Airton Cordeiro
Airton Ravaglio Cordeiro foi um radialista, jornalista, comentarista e colunista esportivo, advogado e político brasileiro.
Filho de Benjamin Pinto Cordeiro e de Irene Ravaglio Cordeiro, estudou no Colégio Estadual do Paraná, no Colégio Novo Ateneu e diplomou-se como Bacharel em Direito pela Universidade Federal do Paraná em 1970. Em 1959, iniciou a carreira no rádio quando foi convidado pelo radialista Maurício Fruet (futuro prefeito de Curitiba na década de 1980), atuando em transmissões esportivas.
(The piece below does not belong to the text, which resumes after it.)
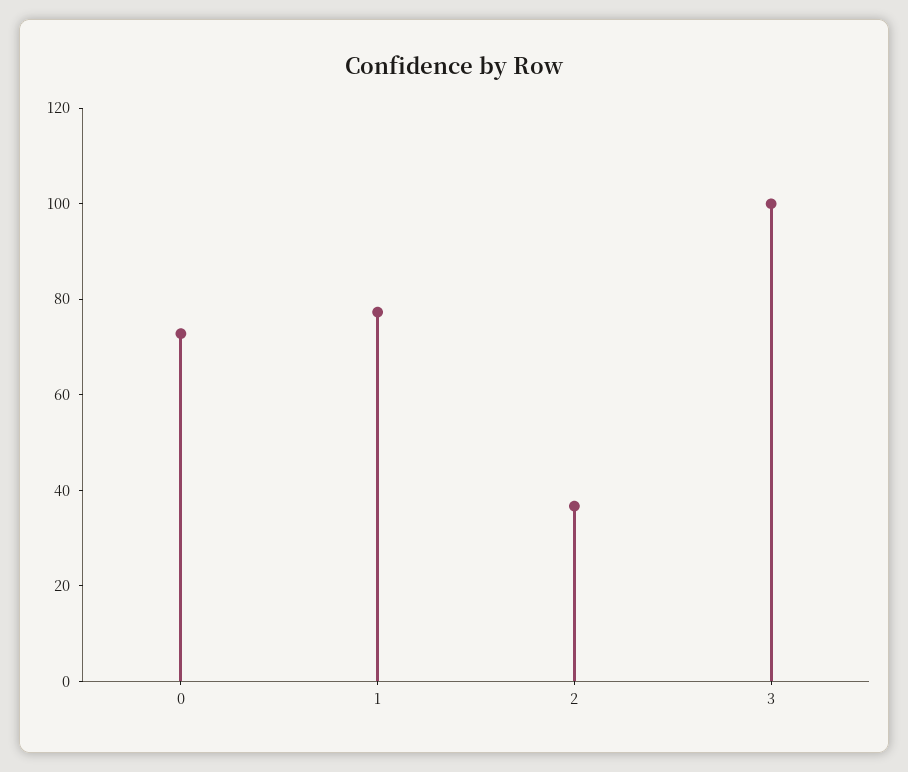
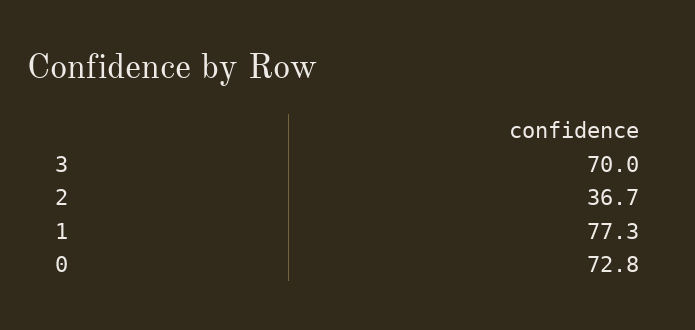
3: 100 -> 70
Ao longo do tempo foi narrador, comentarista e executivo, trabalhando em várias emissoras da capital paranaense. Com o prestígio que obteve no rádio, passou a trabalhar, paralelamente, em emissoras de TV e jornais, quando, já na década de 1960, fazia transmissões esportivas na TV Paranaense e na década de 1970 foi editor do caderno de esportes do jornal Gazeta do Povo. Também foi editor do vespertino Diário do Paraná e comentarista político na TV Iguaçu. Airton foi o primeiro paranaense a transmitir, ao vivo, uma Copa do Mundo por uma rádio paranaense, quando trabalhava para a Rádio Clube Paranaense, que em parceria com a Rádio Gaúcha, mandou uma equipe para a Copa do Mundo FIFA de 1974. Também cobriu, ao vivo, os preparativos para a viagem da Apollo 11, direto dos Estados Unidos da América.
Carreira política
Candidatou-se a vereador para a Câmara Municipal de Curitiba em 1976, sendo eleito com 8.387 votos pela ARENA e tomou posse em 1° de fevereiro de 1977. Em 1978, foi eleito deputado estadual, exercendo dois mandatos consecutivos na Assembléia Legislativa do Paraná, entre 1979 a 1986. Como o seu partido foi dissolvido em 1979, cumpriu quase todo o mandado na ALEP pelo PDS. Em 1986, concorreu para a Câmara dos Deputados, sendo eleito e tornando-se o único deputado constituinte do PDT do Paraná na elaboração da Constituição brasileira de 1988. Como radialista e jornalista, elaborou o artigo que foi aprovado para a constituição, da obrigatoriedade de se garantir o sigilo da fonte em matérias jornalisticas. Em meio ao mandato, trocou o PDT pelo PFL e foi membro da comissão, na Câmara, organizadora das eleições e sistema eleitoral. Em 1990, concorreu para um segunda mandato de deputado federal, mas não obteve êxito, abandonando a carreira política.
Em 1988, recebeu a Comenda do Mérito Judiciário.
Após sofrer um infarto em 17 de novembro de 2019, o jornalista permaneceu internado por 10 dias e em 27 de novembro, morreu em decorrência de uma nova parada cardíaca.